The other was a special issue of Internal Medicine World Report on the topic of excessive Sleepiness (ES). (ES has joined the ranks of conditions designated by an abbreviation and may soon rival ED in the level of promotional material produced.) The Report offered free CME and the authors credited with its material were an academic family doctor teamed with PhD sleep researcher from University of Michigan. The readers are told that the supplement was provided by "CME Outfitters,LLC" and was supported by an educational grant from Cephalon, Inc.,the manufacturer of modafinil (trade name Provigil).

The readers of the supplement are told that in order to accurately diagnose ES a detailed sleep history is necessary. A 14 item list of questions is suggested and the readers are told that it is critical to ask patients about the quality and quantity of sleep. It seems that ES is not only wide spread but it is said to be under recognized so we should seek it out in our patients.The list of "alertness-promoting agents" is reviewed and not surprisingly modafinil seems to be the best choice.

One of the Annals' article dealt with nighttime driving and demonstrated that either a nap or a caffeine containing beverage reduced the number of impaired driving events.A study involving interns showed that naps lead to less sensation of fatigue. Both sets of results conform with common sense and everyday experience (and with references noted in the articles and the editorial) and neither seems particularly monumental and I cannot help but wonder if this was a slow news day at the Annals editorial offices.

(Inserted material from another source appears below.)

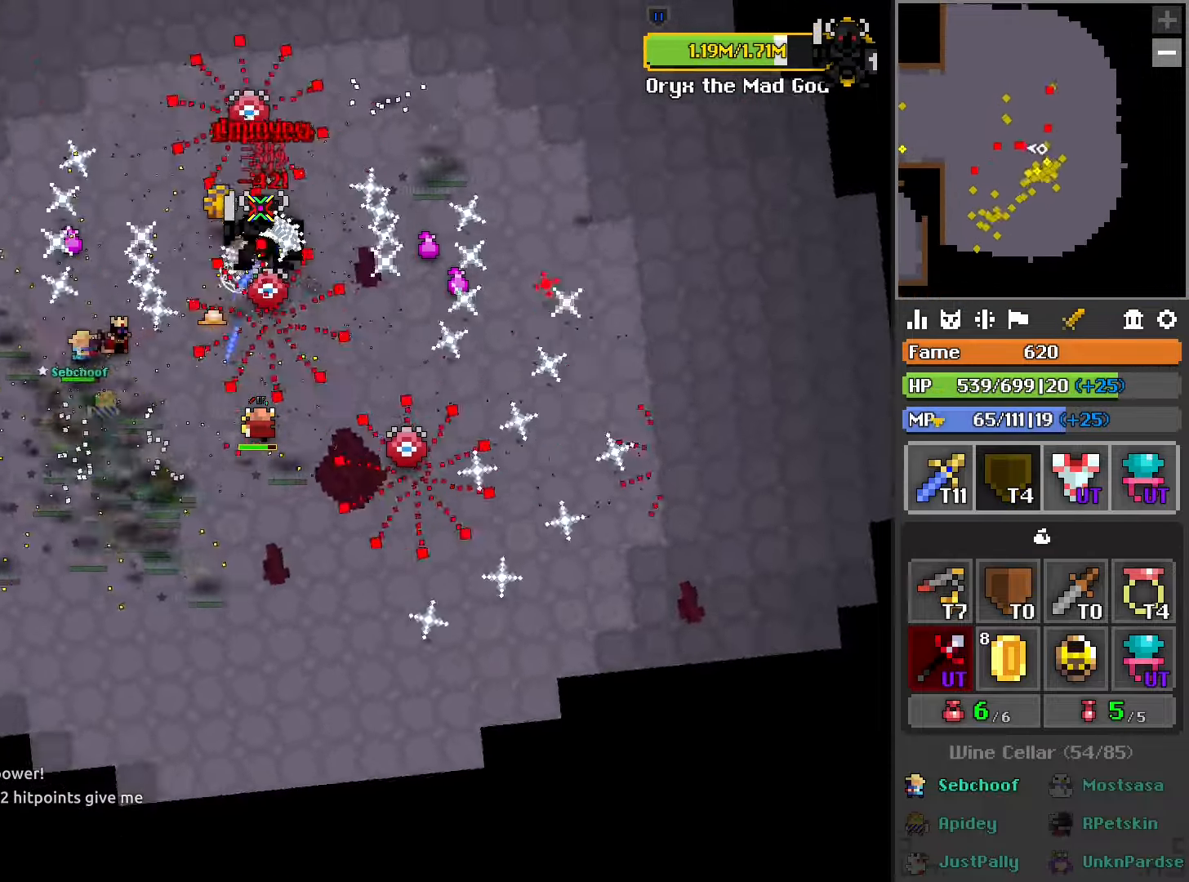
{"buttons": ["R2"], "left_stick": "center", "right_stick": "center", "events": [[417, "L1", "up"], [417, "left_stick", "center"]]}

I found one of Dr. Guilleminault's editorial comments thought provoking. Apparently some of the interns did not really nap during their nap time.Some worked on the charts and others continued to take call for their own patients. He says :

"Clearly a 'medical culture element' (responsibility for one's own patients) was conflicting with the napping concept.
" He continues, " Perhaps it is time for medical housestaff to give the same weight to their responsibility to be alert as they do to their responsibility to be available to their patients.".

I will need more time to mull that over. I thought being responsible for your patients was a good thing.

The editorial is supportive of the use of napping and coffee to battle fatigue and sleepiness and is less enthusiastic about modafinil "The shortcomings of modafinil raise questions about the use of pharmacologic agents..."

Those comments are not surprising as a NEJM article and editorial last year seemed to indicate that modafinil was about as good as a big dose of coffee.